5. But it’s also a sport where great individual feats are possible. Think of Alberto Contador or Joaquim Rodriguez laying down the hurt on a steep climb, or the madness of a Thomas Voeckler long-range attack (and the tumultuous joy on the occasions when he succeeds), or Jens Voigt on any day, or the astonishing finishing burst of Mark Cavendish in chasing down a breakaway almost single-handed, as he did in Brive at the Tour de France this year:

6. The sheer variety of cycling races. Yes, tennis is played on grass, clay and hard courts. Golf courses vary, sure. But does any sport offer the kind of variation that cycling does? One-day races and three-week Grand Tours. Flat bunch sprints and excruciating high mountains finishes. The anonymity of the peloton and the ‘race of truth’ that is an individual time trial. Hour after hour in unforgiving 40-degree heat and on snow-covered mountains. Every race is different, truly different – not just variations on a theme.

7. The multiple races within the race. Not just the general classification, but the points and mountains competitions, and the quest for individual stage wins. I love the way that anyone – even a humble domestique or the last-placed rider on GC – always has an opportunity for individual glory in the right circumstances. Which means that …

8. … Cycling is gloriously unpredictable. It’s not always the most talented rider or the richest team which emerges victorious. A random mechanical, faulty tactics or just everyone else in the peloton ganging up on the favourite means that the winner on any given day is less predictable in cycling than in the vast majority of sports.

9. In its greatest moments, cycling is gladiatorial combat on two wheels.
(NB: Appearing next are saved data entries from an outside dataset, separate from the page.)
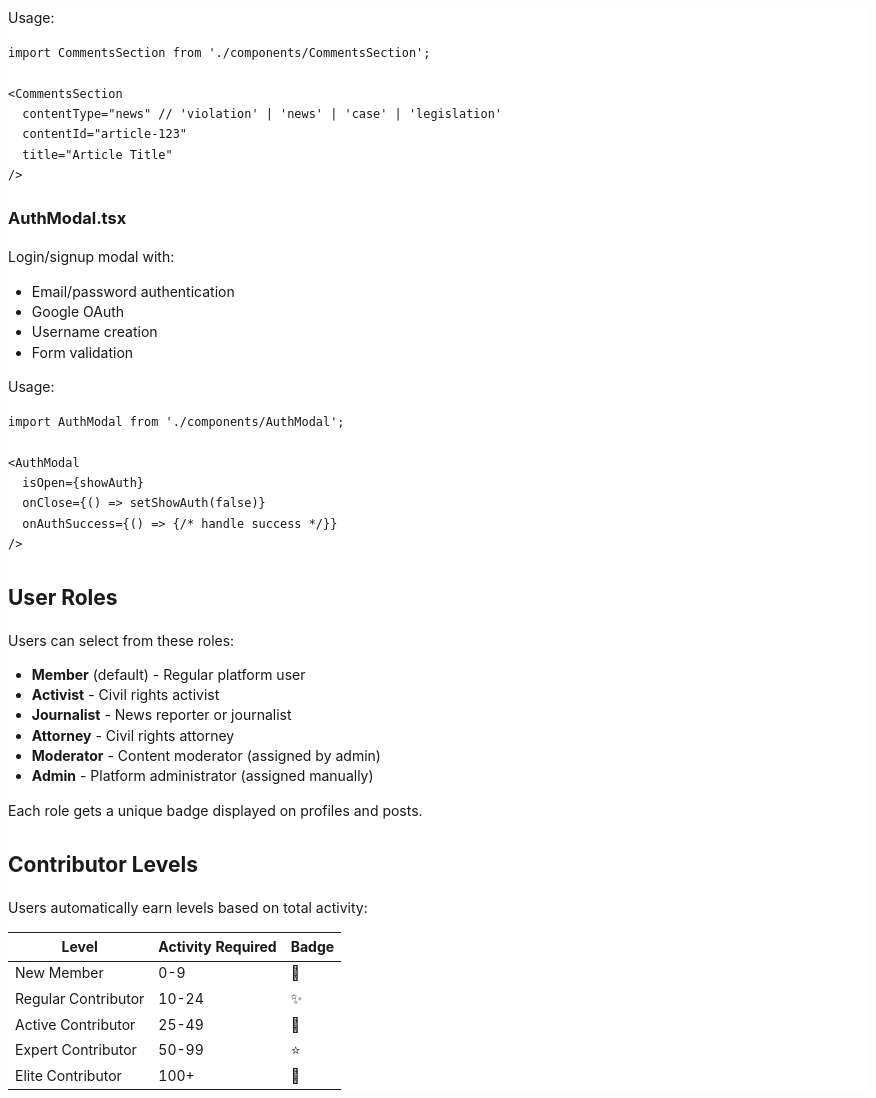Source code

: Usage:
```tsx
import CommentsSection from './components/CommentsSection';

<CommentsSection
  contentType="news" // 'violation' | 'news' | 'case' | 'legislation'
  contentId="article-123"
  title="Article Title"
/>
```

### AuthModal.tsx
Login/signup modal with:
- Email/password authentication
- Google OAuth
- Username creation
- Form validation

Usage:
```tsx
import AuthModal from './components/AuthModal';

<AuthModal
  isOpen={showAuth}
  onClose={() => setShowAuth(false)}
  onAuthSuccess={() => {/* handle success */}}
/>
```

## User Roles

Users can select from these roles:

- **Member** (default) - Regular platform user
- **Activist** - Civil rights activist
- **Journalist** - News reporter or journalist  
- **Attorney** - Civil rights attorney
- **Moderator** - Content moderator (assigned by admin)
- **Admin** - Platform administrator (assigned manually)

Each role gets a unique badge displayed on profiles and posts.

## Contributor Levels

Users automatically earn levels based on total activity:

| Level | Activity Required | Badge |
|-------|------------------|-------|
| New Member | 0-9 | 🌱 |
| Regular Contributor | 10-24 | ✨ |
| Active Contributor | 25-49 | 🌟 |
| Expert Contributor | 50-99 | ⭐ |
| Elite Contributor | 100+ | 👑 |
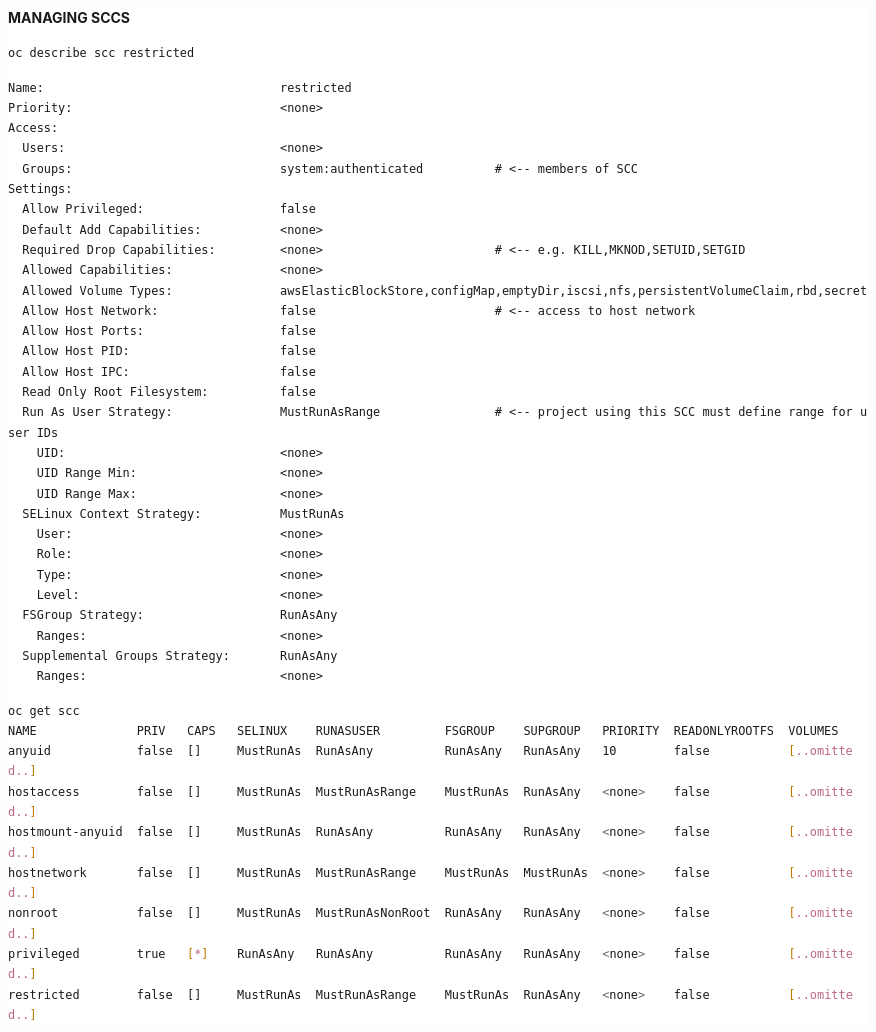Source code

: **MANAGING SCCS**

```bash
oc describe scc restricted
```

```text
Name:                                 restricted
Priority:                             <none>
Access:
  Users:                              <none>
  Groups:                             system:authenticated          # <-- members of SCC
Settings:
  Allow Privileged:                   false
  Default Add Capabilities:           <none>
  Required Drop Capabilities:         <none>                        # <-- e.g. KILL,MKNOD,SETUID,SETGID
  Allowed Capabilities:               <none>
  Allowed Volume Types:               awsElasticBlockStore,configMap,emptyDir,iscsi,nfs,persistentVolumeClaim,rbd,secret
  Allow Host Network:                 false                         # <-- access to host network
  Allow Host Ports:                   false
  Allow Host PID:                     false
  Allow Host IPC:                     false
  Read Only Root Filesystem:          false
  Run As User Strategy:               MustRunAsRange                # <-- project using this SCC must define range for user IDs
    UID:                              <none>
    UID Range Min:                    <none>
    UID Range Max:                    <none>
  SELinux Context Strategy:           MustRunAs
    User:                             <none>
    Role:                             <none>
    Type:                             <none>
    Level:                            <none>
  FSGroup Strategy:                   RunAsAny
    Ranges:                           <none>
  Supplemental Groups Strategy:       RunAsAny
    Ranges:                           <none>
```

```bash
oc get scc
NAME              PRIV   CAPS   SELINUX    RUNASUSER         FSGROUP    SUPGROUP   PRIORITY  READONLYROOTFS  VOLUMES
anyuid            false  []     MustRunAs  RunAsAny          RunAsAny   RunAsAny   10        false           [..omitted..]
hostaccess        false  []     MustRunAs  MustRunAsRange    MustRunAs  RunAsAny   <none>    false           [..omitted..]
hostmount-anyuid  false  []     MustRunAs  RunAsAny          RunAsAny   RunAsAny   <none>    false           [..omitted..]
hostnetwork       false  []     MustRunAs  MustRunAsRange    MustRunAs  MustRunAs  <none>    false           [..omitted..]
nonroot           false  []     MustRunAs  MustRunAsNonRoot  RunAsAny   RunAsAny   <none>    false           [..omitted..]
privileged        true   [*]    RunAsAny   RunAsAny          RunAsAny   RunAsAny   <none>    false           [..omitted..]
restricted        false  []     MustRunAs  MustRunAsRange    MustRunAs  RunAsAny   <none>    false           [..omitted..]
```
Set aside whatever you think personally of Lance Armstrong : ‘The Look’ is one of those moments of pure sporting theatre that transcend fandom. The kind of moment that even non-followers of the sport are aware of: the infamous Olympics men’s 100 metres final in Seoul, Andrew Flintoff sportingly consoling Brett Lee at the end of England’s two-run victory at Headingley during the 2005 Ashes, Liverpool’s ‘Miracle of Istanbul’ where they came from 3-0 down to win the Champions League final. Cycling is full of moments like these. Full of them.

10. Cycling fans are just about the most friendly, patient, supportive and yet fiercely passionate people you will ever meet at a sporting event. It’s like one big, happy (and occasionally inebriated and badly sunburnt) family. It’s the racing that attracts us to cycling in the first place, but it’s the people – fans and riders – who make us stay.